USDA Loan Forgiveness

Section 1005 of ARPA directs the U.S. Secretary of Agriculture to pay up to 120 percent of the outstanding debt in existence as of January 1, 2021, of a “socially disadvantaged farmer or rancher.” H.R. 1319, §1005(a)(2).   A “socially disadvantaged farmer or rancher” is defined as a person that is a member of a “socially disadvantaged group” which is defined, in turn, as a group whose members have been subjected to racial or ethnic prejudice because of their identity as members of a group without regard to their individual qualities.  H.R. 1319, §1005(b)(3), referencing 7 U.S.C. 2279(a).  In short, the loan forgiveness program is based entirely on the race of the farm or ranch borrower. 

The payment is to either be a direct pay-off of the borrower’s loan or be paid to the borrower with respect to any of the borrower’s USDA direct farm loans and any USDA-guaranteed farm loan.  H.R. 1319, §§1005(a)(2)(A)-(B).  Also included is a Commodity Credit Corporation Farm Storage Facility Loan. 

On it’s website ( /americanrescueplan), the USDA stated that, “Eligible Direct Loan borrowers will begin receiving debt relief letters from FSA in the mail on a rolling basis, beginning the week of May 24. . . . After reviewing closely, eligible borrowers should sign the letter when they receive it and return to FSA.” It advises that, in June 2021, the FSA will begin to process signed letters for payments, and “about three weeks after a signed letter is received, socially disadvantaged borrowers who qualify will have their eligible loan balances paid and receive a payment of 20% of their total qualified debt by direct deposit, which may be used for tax liabilities and other fees associated with payment of the debt.”  Id. $3.8 billion was allocated to the program. 

The Foust case.  In May the loan forgiveness program was challenged on constitutional grounds as being racially discriminatory. In Foust, et al. v. Vilsack, No. 21-C-548, 2021 U.S. Dist. LEXIS 108719 (E.D. Wisc. Jun. 10, 2021), the court entered a universal temporary restraining order barring the USDA from forgiving any loans pursuant to ARPA §1005 until the court rules on the plaintiffs’ motion for a preliminary injunction.  The court noted that the plaintiffs’, twelve white farmers from nine states, would suffer irreparable harm without the issuance of the restraining order; did not have adequate traditional legal remedies; and had likelihood of success on the merits.  The court concluded that the USDA lacked a compelling interest for the racial classifications of the loan forgiveness program and failed to target any specific episode of past or present discrimination.  The court also determined that the USDA had no evidence of intentional discrimination by the USDA in the implementation of recent ag subsidies and pandemic relief efforts.  As such, the USDA failed to establish that it had a compelling interest in remedying the effects of past and present discrimination through the distribution of benefits on the basis of racial classifications. 

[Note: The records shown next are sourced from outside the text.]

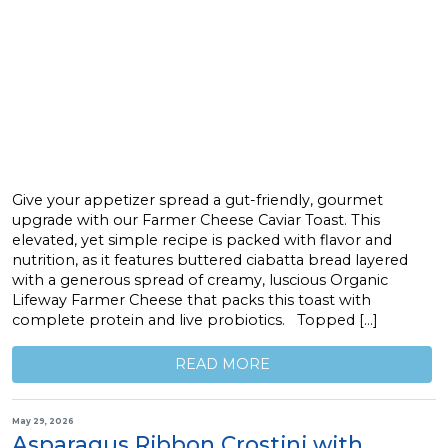
Give your appetizer spread a gut-friendly, gourmet
upgrade with our Farmer Cheese Caviar Toast. This
elevated, yet simple recipe is packed with flavor and
nutrition, as it features buttered ciabatta bread layered
with a generous spread of creamy, luscious Organic
Lifeway Farmer Cheese that packs this toast with
complete protein and live probiotics. Topped […]
READ MORE
May 29, 2026
Asparagus Ribbon Crostini with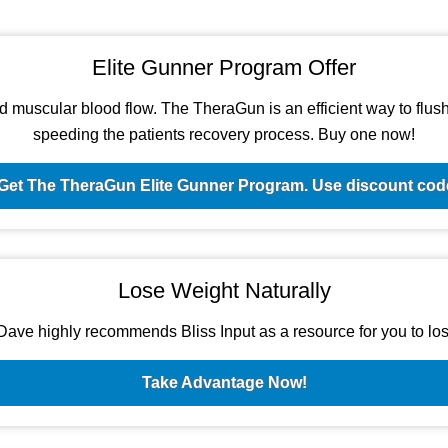
Elite Gunner Program Offer
d muscular blood flow. The TheraGun is an efficient way to flush t
speeding the patients recovery process. Buy one now!
Get The TheraGun Elite Gunner Program. Use discount c
Lose Weight Naturally
ave highly recommends Bliss Input as a resource for you to los
Take Advantage Now!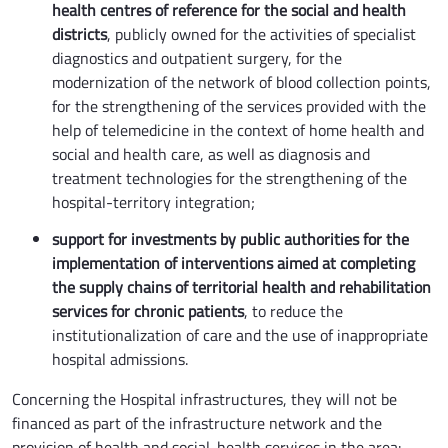
health centres of reference for the social and health
districts
, publicly owned for the activities of specialist
diagnostics and outpatient surgery, for the
modernization of the network of blood collection points,
for the strengthening of the services provided with the
help of telemedicine in the context of home health and
social and health care, as well as diagnosis and
treatment technologies for the strengthening of the
hospital-territory integration;
support for investments by public authorities for the
implementation of interventions aimed at completing
the supply chains of territorial health and rehabilitation
services for chronic patients
, to reduce the
institutionalization of care and the use of inappropriate
hospital admissions.
Concerning the Hospital infrastructures, they will not be
financed as part of the infrastructure network and the
provision of health and social-health services in the area: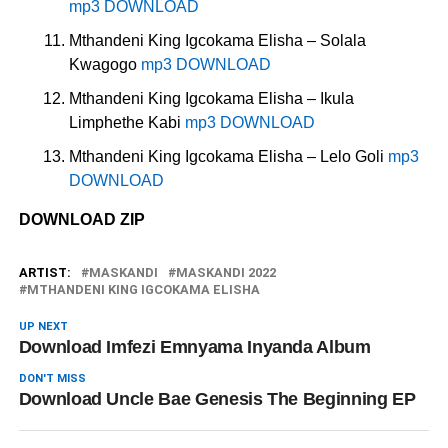
mp3 DOWNLOAD
Mthandeni King Igcokama Elisha – Solala
Kwagogo
mp3 DOWNLOAD
Mthandeni King Igcokama Elisha – Ikula
Limphethe Kabi
mp3 DOWNLOAD
Mthandeni King Igcokama Elisha – Lelo Goli
mp3
DOWNLOAD
DOWNLOAD ZIP
ARTIST:
MASKANDI
MASKANDI 2022
MTHANDENI KING IGCOKAMA ELISHA
UP NEXT
Download Imfezi Emnyama Inyanda Album
DON'T MISS
Download Uncle Bae Genesis The Beginning EP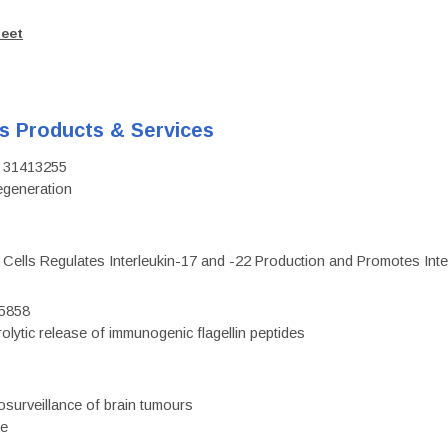
heet
's Products & Services
D: 31413255
regeneration
c Cells Regulates Interleukin-17 and -22 Production and Promotes Intest
75858
olytic release of immunogenic flagellin peptides
surveillance of brain tumours
ce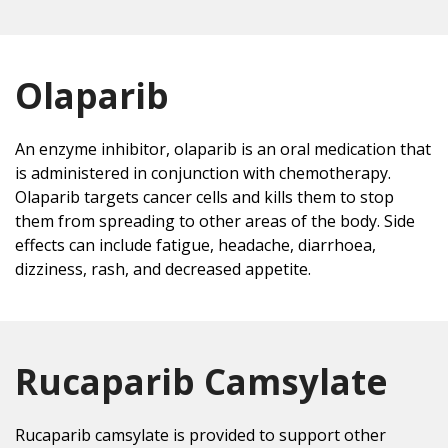
Olaparib
An enzyme inhibitor, olaparib is an oral medication that
is administered in conjunction with chemotherapy.
Olaparib targets cancer cells and kills them to stop
them from spreading to other areas of the body. Side
effects can include fatigue, headache, diarrhoea,
dizziness, rash, and decreased appetite.
Rucaparib Camsylate
Rucaparib camsylate is provided to support other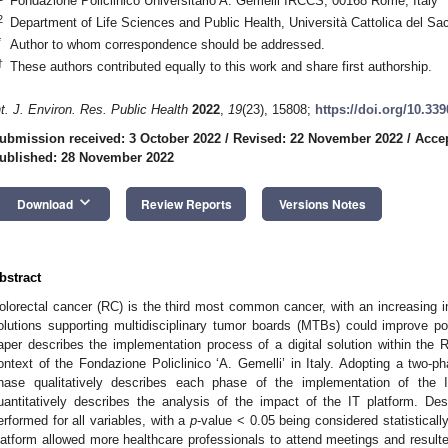
Fondazione Policlinico Universitario A. Gemelli IRCCS, 00168 Rome, Italy
2
Department of Life Sciences and Public Health, Università Cattolica del Sa
*
Author to whom correspondence should be addressed.
†
These authors contributed equally to this work and share first authorship.
nt. J. Environ. Res. Public Health
2022
,
19
(23), 15808;
https://doi.org/10.33
ubmission received: 3 October 2022
/
Revised: 22 November 2022
/
Acce
ublished: 28 November 2022
keyboard_arrow_down
Download
Review Reports
Versions Notes
bstract
olorectal cancer (RC) is the third most common cancer, with an increasing in
olutions supporting multidisciplinary tumor boards (MTBs) could improve p
aper describes the implementation process of a digital solution within the
ontext of the Fondazione Policlinico ‘A. Gemelli’ in Italy. Adopting a two-p
hase qualitatively describes each phase of the implementation of the 
uantitatively describes the analysis of the impact of the IT platform. Des
erformed for all variables, with a
p
-value < 0.05 being considered statisticall
latform allowed more healthcare professionals to attend meetings and resulte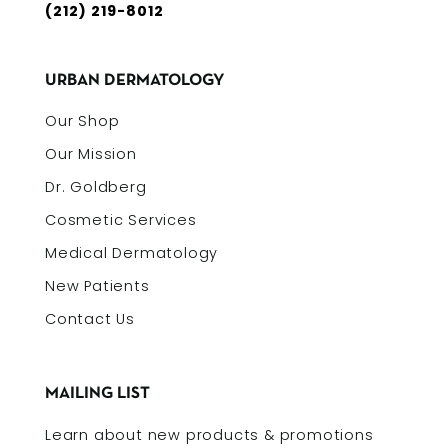
(212) 219-8012
URBAN DERMATOLOGY
Our Shop
Our Mission
Dr. Goldberg
Cosmetic Services
Medical Dermatology
New Patients
Contact Us
MAILING LIST
Learn about new products & promotions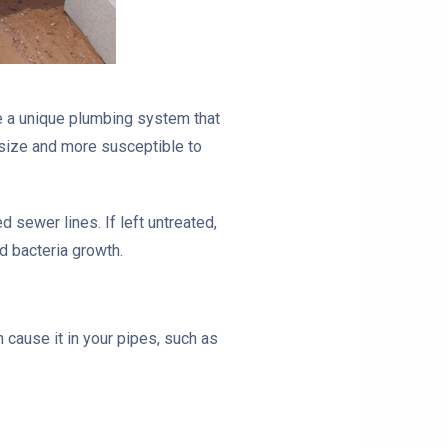
 a unique plumbing system that
 size and more susceptible to
ewer lines. If left untreated,
 bacteria growth.
cause it in your pipes, such as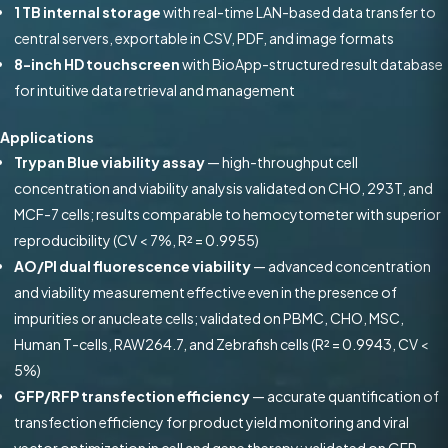
1 TB internal storage
with real-time LAN-based data transfer to
central servers, exportable in CSV, PDF, and image formats
8-inch HD touchscreen
with BioApp-structured result database
for intuitive data retrieval and management
Applications
Trypan Blue viability assay
— high-throughput cell
concentration and viability analysis validated on CHO, 293T, and
MCF-7 cells; results comparable to hemocytometer with superior
reproducibility (CV < 7%, R² = 0.9955)
AO/PI dual fluorescence viability
— advanced concentration
and viability measurement effective even in the presence of
impurities or anucleate cells; validated on PBMC, CHO, MSC,
Human T-cells, RAW264.7, and Zebrafish cells (R² = 0.9943, CV <
5%)
GFP/RFP transfection efficiency
— accurate quantification of
transfection efficiency for product yield monitoring and viral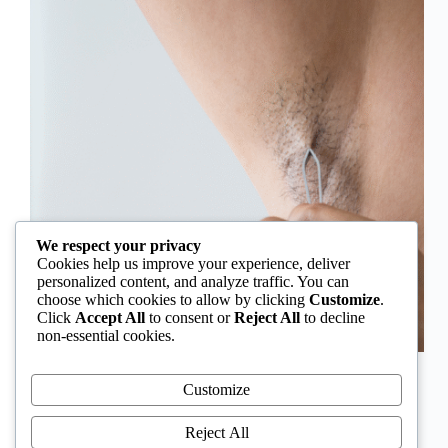
We respect your privacy
Cookies help us improve your experience, deliver
personalized content, and analyze traffic. You can
choose which cookies to allow by clicking
Customize
.
Click
Accept All
to consent or
Reject All
to decline
non-essential cookies.
In Nigeria, hirsutism is sometimes unfairly framed as
an “Igbo women’s problem,” a stereotype that
Customize
distracts from the real medical causes. Online forums
often fuel these myths, linking excess hair growth to
Reject All
ethnicity or “good genes.” But in reality, hirsutism…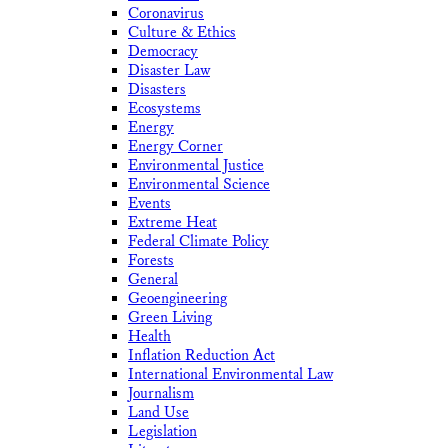
Coronavirus
Culture & Ethics
Democracy
Disaster Law
Disasters
Ecosystems
Energy
Energy Corner
Environmental Justice
Environmental Science
Events
Extreme Heat
Federal Climate Policy
Forests
General
Geoengineering
Green Living
Health
Inflation Reduction Act
International Environmental Law
Journalism
Land Use
Legislation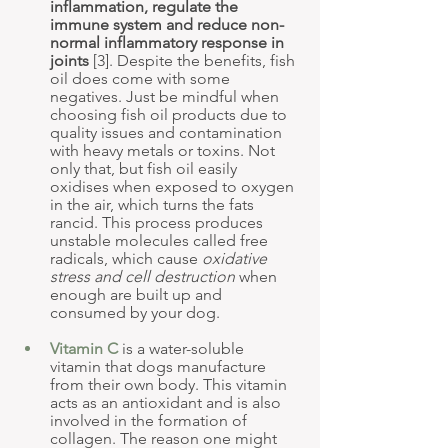
inflammation, regulate the 
immune system and reduce non-
normal inflammatory response in 
joints
 [3]. Despite the benefits, fish 
oil does come with some 
negatives. Just be mindful when 
choosing fish oil products due to 
quality issues and contamination 
with heavy metals or toxins. Not 
only that, but fish oil easily 
oxidises when exposed to oxygen 
in the air, which turns the fats 
rancid. This process produces 
unstable molecules called free 
radicals, which cause 
oxidative 
stress and cell destruction
 when 
enough are built up and 
consumed by your dog.
Vitamin C
 is a water-soluble 
vitamin that dogs manufacture 
from their own body. This vitamin 
acts as an antioxidant and is also 
involved in the formation of 
collagen. The reason one might 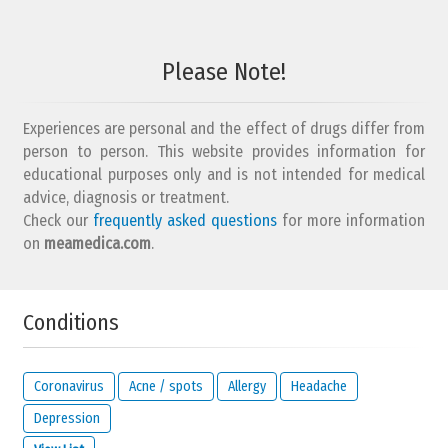
Please Note!
Experiences are personal and the effect of drugs differ from
person to person. This website provides information for
educational purposes only and is not intended for medical
advice, diagnosis or treatment.
Check our
frequently asked questions
for more information
on
meamedica.com
.
Conditions
Coronavirus
Acne / spots
Allergy
Headache
Depression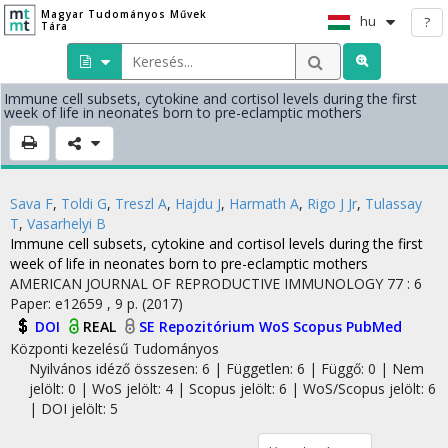
Magyar Tudományos Művek
hu
?
Tára
Immune cell subsets, cytokine and cortisol levels during the first
week of life in neonates born to pre-eclamptic mothers
Sava F
,
Toldi G
,
Treszl A
,
Hajdu J
,
Harmath A
,
Rigo J Jr
,
Tulassay
T
,
Vasarhelyi B
Immune cell subsets, cytokine and cortisol levels during the first
week of life in neonates born to pre-eclamptic mothers
AMERICAN JOURNAL OF REPRODUCTIVE IMMUNOLOGY
77
:
6
Paper: e12659 , 9 p.
(2017)
DOI
REAL
SE Repozitórium
WoS
Scopus
PubMed
Központi kezelésű
Tudományos
Nyilvános idéző összesen: 6
| Független: 6 | Függő: 0 | Nem
jelölt: 0 | WoS jelölt: 4 | Scopus jelölt: 6 | WoS/Scopus jelölt: 6
| DOI jelölt: 5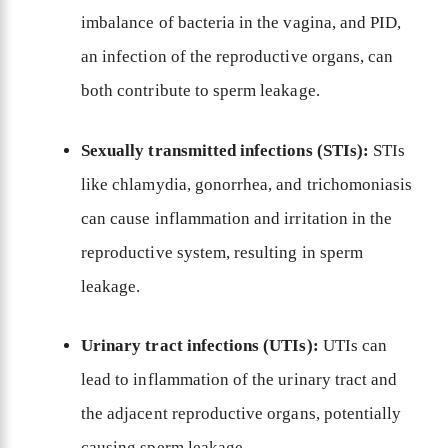
imbalance of bacteria in the vagina, and PID,
an infection of the reproductive organs, can
both contribute to sperm leakage.
Sexually transmitted infections (STIs):
STIs
like chlamydia, gonorrhea, and trichomoniasis
can cause inflammation and irritation in the
reproductive system, resulting in sperm
leakage.
Urinary tract infections (UTIs):
UTIs can
lead to inflammation of the urinary tract and
the adjacent reproductive organs, potentially
causing sperm leakage.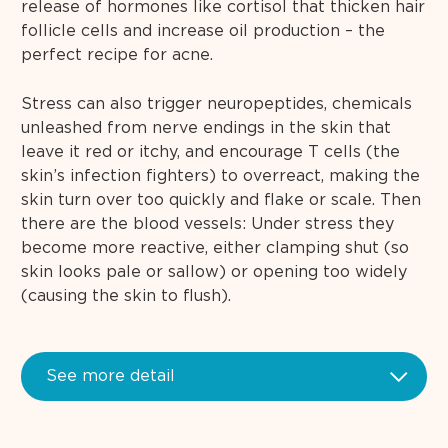
release of hormones like cortisol that thicken hair
follicle cells and increase oil production – the
perfect recipe for acne.
Stress can also trigger neuropeptides, chemicals
unleashed from nerve endings in the skin that
leave it red or itchy, and encourage T cells (the
skin’s infection fighters) to overreact, making the
skin turn over too quickly and flake or scale. Then
there are the blood vessels: Under stress they
become more reactive, either clamping shut (so
skin looks pale or sallow) or opening too widely
(causing the skin to flush).
See more detail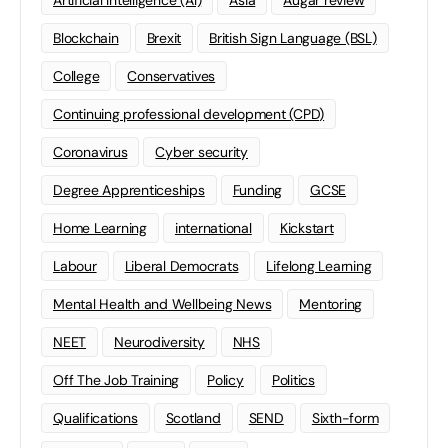
Blockchain
Brexit
British Sign Language (BSL)
College
Conservatives
Continuing professional development (CPD)
Coronavirus
Cyber security
Degree Apprenticeships
Funding
GCSE
Home Learning
international
Kickstart
Labour
Liberal Democrats
Lifelong Learning
Mental Health and Wellbeing News
Mentoring
NEET
Neurodiversity
NHS
Off The Job Training
Policy
Politics
Qualifications
Scotland
SEND
Sixth-form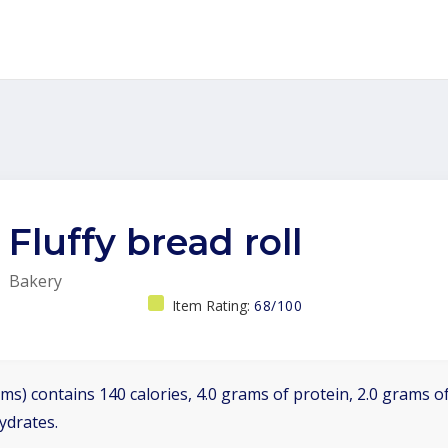
Fluffy bread roll
Bakery
Item Rating:
68/100
ms) contains 140 calories, 4.0 grams of protein, 2.0 grams of
ydrates.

The court also determined that the plaintiffs were likely to succeed on the merits of their claim that the USDA’s use of race-based criteria in the administration of the program violates their right to equal protection under the law.  The court further determined that if it did not issue the injunction, the USDA would spend the allocated funds for the loan forgiveness program and forgive the loans of minority farmers while the case is pending and would have no incentive to provide similar relief on an equitable basis to others. The court stated, “Plaintiffs are excluded from the program based on their race and are thus experiencing discrimination at the hands of their government.”  Accordingly, the court held that the plaintiffs had established a strong likelihood that Section 1005 of the ARPA is unconstitutional and that the public interest favored the issuance of a temporary restraining order. 

The court’s order bars the USDA from forgiving any loans pursuant to Section 1005 of ARPA until the court rules on the plaintiffs’ motion for a preliminary injunction. 


One would think that in 2021, the U.S. government would not be discriminating in its programs based on immutable characteristics.  I guess not.